I saw something not to do absolutely: to betray God, to become His enemy, to refuse grace, to condemn others, etc. I realized that I could not draw the line between what I couldn’t do in any way i do. I found myself in exactly the situation of a blind man on the roof of a skyscraper without fencing. I do not know where the border is, which means any step can be fatal. In other words, I could not do anything. I am stuck.

Many preachers said that it was not necessary to understand why God established his commandments, but simply to fulfill them. But without understanding why we need a particular commandment, I could not understand where its “boundaries” are. Without borders – I’m a blind on the roof of a skyscraper without a fence.

That is, practically no matter what I tried to do, it turned out to do either nothing or harm. My life began to consist almost exclusively of heavy moral dilemmas.

Here’s another post about the court, hatred, resentment, and about the bad news instead of the good news (Gospel).

Everything became unlimitedly complicated: mathematicians call such tasks NP problems: complexity grows exponentially (in a geometric progression). In practice, the tasks have become unsolvable.

Another problem: I do not understand the exact meaning of the words from the Gospel. It can often be understood in different ways and often even vice versa. This further exacerbates the previously mentioned problems.

The first thing that comes to mind: stop trying to live the Bible at all. Not yet matured (the Greek word ev-angelion – the rules of correct behavior for angels, and I am still a man). But I thought that God had given me a certain mission , this as an order in the army cannot be ignored. If so, I decided, it’s better even if I will do something wrong and it will turn out not what I’m trying to do, but at least I will do something, not what I myself plan, but something else, what God plans to do through me.

I tried to abandon earthly principles and live in heavenly way as far as I can, but it was not a thing: it turned out that it is clearly and undoubtedly almost entirely controlled by some Baals, who generally should not be served. Well, for example on the issue of money.

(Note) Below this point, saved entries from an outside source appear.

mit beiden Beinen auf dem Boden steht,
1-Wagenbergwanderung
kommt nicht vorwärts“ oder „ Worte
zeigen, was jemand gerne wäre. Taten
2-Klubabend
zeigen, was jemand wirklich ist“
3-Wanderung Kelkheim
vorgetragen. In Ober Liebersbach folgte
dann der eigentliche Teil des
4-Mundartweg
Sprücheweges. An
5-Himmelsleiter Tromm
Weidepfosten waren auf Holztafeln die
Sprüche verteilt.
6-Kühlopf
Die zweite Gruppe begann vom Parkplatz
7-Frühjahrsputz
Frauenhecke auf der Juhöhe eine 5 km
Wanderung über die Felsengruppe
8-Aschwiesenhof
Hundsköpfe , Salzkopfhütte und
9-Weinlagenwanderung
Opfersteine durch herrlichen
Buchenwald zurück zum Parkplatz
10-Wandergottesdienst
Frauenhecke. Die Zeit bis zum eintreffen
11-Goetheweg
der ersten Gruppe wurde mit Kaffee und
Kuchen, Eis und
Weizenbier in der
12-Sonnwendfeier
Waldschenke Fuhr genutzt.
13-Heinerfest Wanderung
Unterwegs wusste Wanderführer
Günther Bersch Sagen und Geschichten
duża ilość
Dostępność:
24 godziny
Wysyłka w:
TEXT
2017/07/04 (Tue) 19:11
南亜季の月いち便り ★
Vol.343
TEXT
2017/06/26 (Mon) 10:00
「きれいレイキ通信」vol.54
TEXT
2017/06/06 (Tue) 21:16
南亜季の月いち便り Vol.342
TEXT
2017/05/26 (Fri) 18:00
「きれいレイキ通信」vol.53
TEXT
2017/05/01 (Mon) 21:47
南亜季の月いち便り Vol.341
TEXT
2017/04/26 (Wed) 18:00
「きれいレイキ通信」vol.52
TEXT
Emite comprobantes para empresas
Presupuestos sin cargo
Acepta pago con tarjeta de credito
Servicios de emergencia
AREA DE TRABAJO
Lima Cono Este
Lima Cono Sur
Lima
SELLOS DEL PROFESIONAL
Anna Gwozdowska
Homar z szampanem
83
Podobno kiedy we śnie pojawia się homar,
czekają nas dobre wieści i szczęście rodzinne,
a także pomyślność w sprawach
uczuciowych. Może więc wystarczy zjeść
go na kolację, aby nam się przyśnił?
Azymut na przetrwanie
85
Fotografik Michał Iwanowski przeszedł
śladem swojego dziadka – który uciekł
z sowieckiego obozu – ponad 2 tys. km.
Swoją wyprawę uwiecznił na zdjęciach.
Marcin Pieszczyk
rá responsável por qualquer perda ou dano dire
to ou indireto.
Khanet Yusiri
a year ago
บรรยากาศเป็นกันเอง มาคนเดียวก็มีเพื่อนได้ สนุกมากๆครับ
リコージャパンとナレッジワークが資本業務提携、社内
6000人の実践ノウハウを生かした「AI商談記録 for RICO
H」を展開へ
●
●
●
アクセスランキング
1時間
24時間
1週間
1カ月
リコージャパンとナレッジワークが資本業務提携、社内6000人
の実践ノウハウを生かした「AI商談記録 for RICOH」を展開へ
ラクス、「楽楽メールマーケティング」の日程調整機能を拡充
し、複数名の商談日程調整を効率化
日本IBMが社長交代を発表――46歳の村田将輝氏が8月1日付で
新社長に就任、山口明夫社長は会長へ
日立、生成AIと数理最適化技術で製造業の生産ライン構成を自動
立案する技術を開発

What is the stop trying to live by the Bible altogether? There are options:

  • lie down and look at the ceiling for several decades;
  • live an ordinary human life;
  • do business without special moral restrictions and live for yourself;
  • try to live by the leading of the Spirit without the Bible;
  • devote their lives to science or, for example, politics, without the preaching of Christianity;
  • commit suicide.

Another option: to refuse to follow the details of the Gospel and live according to its main principles. But it didn’t work out that way either: Every time I tried it, some small detail turned out to be fundamental, like a small prop, without which the whole system would fall.

And one yet serious problem: the New Testament refers to the Old Testament and when you try to fulfill the New Testament, willy-nilly, it turns out that you begin to fulfill the details of the Old, even if not directly, but in a spiritual sense. And we know that those who are living by law are under a curse. I lived just under a curse: a beggar, sometimes hungry, unrecognized by anyone, conflicting with everyone, powerless, sometimes beaten and also confused in philosophy, theology and morality.

So, with regard to our contract with God (the covenant), there is only one way out: we must apply self-cancellation of the contract. It is necessary for the Gospel to abolish itself, otherwise we have no choice. The era of the church and the Gospel ends, it is very important. Read my texts.